The topic of Shepherds has arisen previously in this Advent Calendar. At that time we were knee-deep raising goats and cows. Now we are urban folk, knee-deep in grandchildren and legos. Still, the lessons learned from a decade of raising livestock continue to speak their messages.

Across those same years, extensive travel for work began for me. Those trips brought opportunities to enter museums I never expected to visit. Each visit afforded the possibility to fall in love with new artists. Of these, the Polish master Józef Chełmoński (1849-1914) may have affected me the most deeply.

Virtuosic in his ability to express rural life, Chełmoński defied certain trends of his day. He avoided the temptation to portray the fashionable. He rejected the impulse to overwhelm the viewer with “monumental” canvases. Many of his paintings, in fact, are small. Within them, though, multifaceted dramas do unfold, including some that are suspenseful or dangerous. At other times, his paintings invite us to be suspended in time as we join the silent characters he depicts.

I am reminded of the Christmas story by one of Chełmoński’s most iconic paintings. Here, peasants (assigned more likely to the plow than the shepherd’s staff) are transfixed on the sky as they track the passing of storks, birds utterly beloved in Poland and across Eastern and Central Europe.

chelmonsky-storks
Chełmoński, Storks (1900)

The legendary qualities of storks to bless still lead even the most sophisticated of city dwellers to take significant actions to induce storks to nest nearby. People actually go to the European equivalent of Home Depot to buy metal stork-nest frames for mounting on the roof (a stork’s nest is no small pile of twigs: it can weigh up to 90 pounds).

When I first saw this painting, and proceeded to learn more about storks, I was astonished. My only sense of storks involved “bringing the babies” (which, by the way, they do). Storks were cute, right?

How simplistic was my knowledge of storks. The ancient traditions surrounding these aerial foretellers go deep. Such traditions are still valued and taught. And like all traditions, they endure only as long as someone expends the effort needed to pass them on.

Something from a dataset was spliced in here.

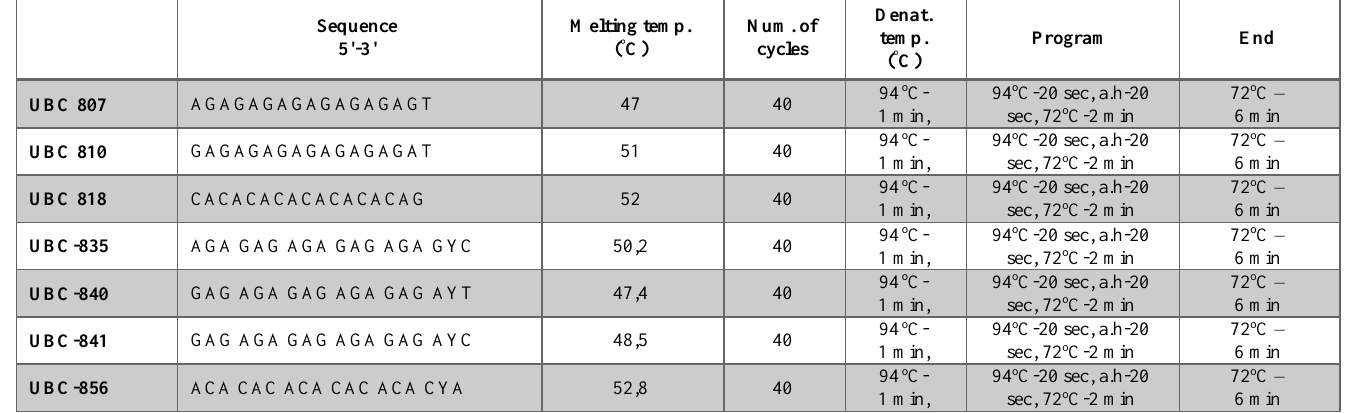
Table 1. The PCR circumstances and used ISSR primers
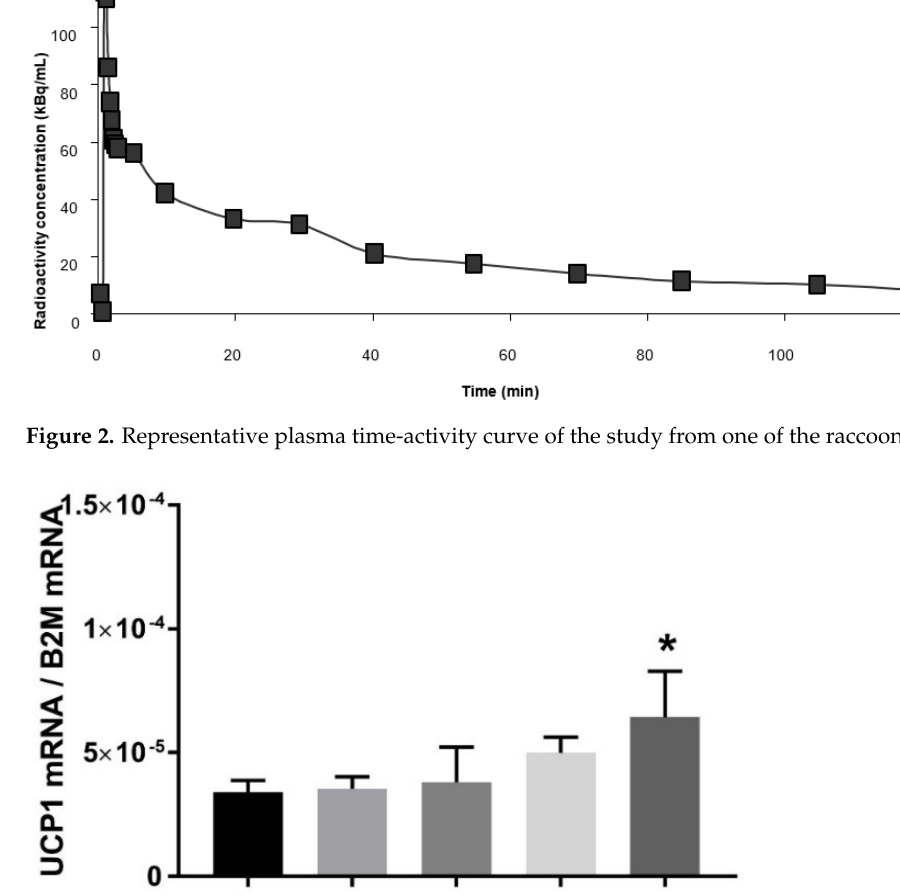
Figure 2. Representative plasma time-activity curve of the study from one of the raccoon dogs.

But back to Chełmoński’s painting. Here the storks seem to be returning from winter migration. Whether they will stop at this village or continue on, it is impossible to say. One thing is certain, though: their passage across the aerial highway has meaning to the man and boy, both accustomed to reading the sky in the same way biblical shepherds did.

Shepherds ancient and modern are called to understand the sky and what its messages will mean to their flocks. By day, shepherds move with the flock and by night they patrol the edges of the flock, ready to spring into action at the slightest threat. Their work, even if disregarded by the “fancy” among us, determines the fate of the village insofar as ensuring milk, meat, and all that wool and hides can provide.

Perhaps most importantly, in their isolation, shepherds became poets, songsters, and recipients of the messages of angels. So as we invoke images of Christmastime, let us remember that the message of Christ’s birth came from the sky and a celestial host to those least significant in the society, yet best able to understand it.

Consider fashioning some ways to help your children conjure up a sense of enduring a long, dark, perilous night. Into that canvas came the radiant light of God announcing Jesus’s birth. It came to shepherds not so different from the figures in Chełmoński’s painting: shepherds who understood the electric energy of such a glorious light.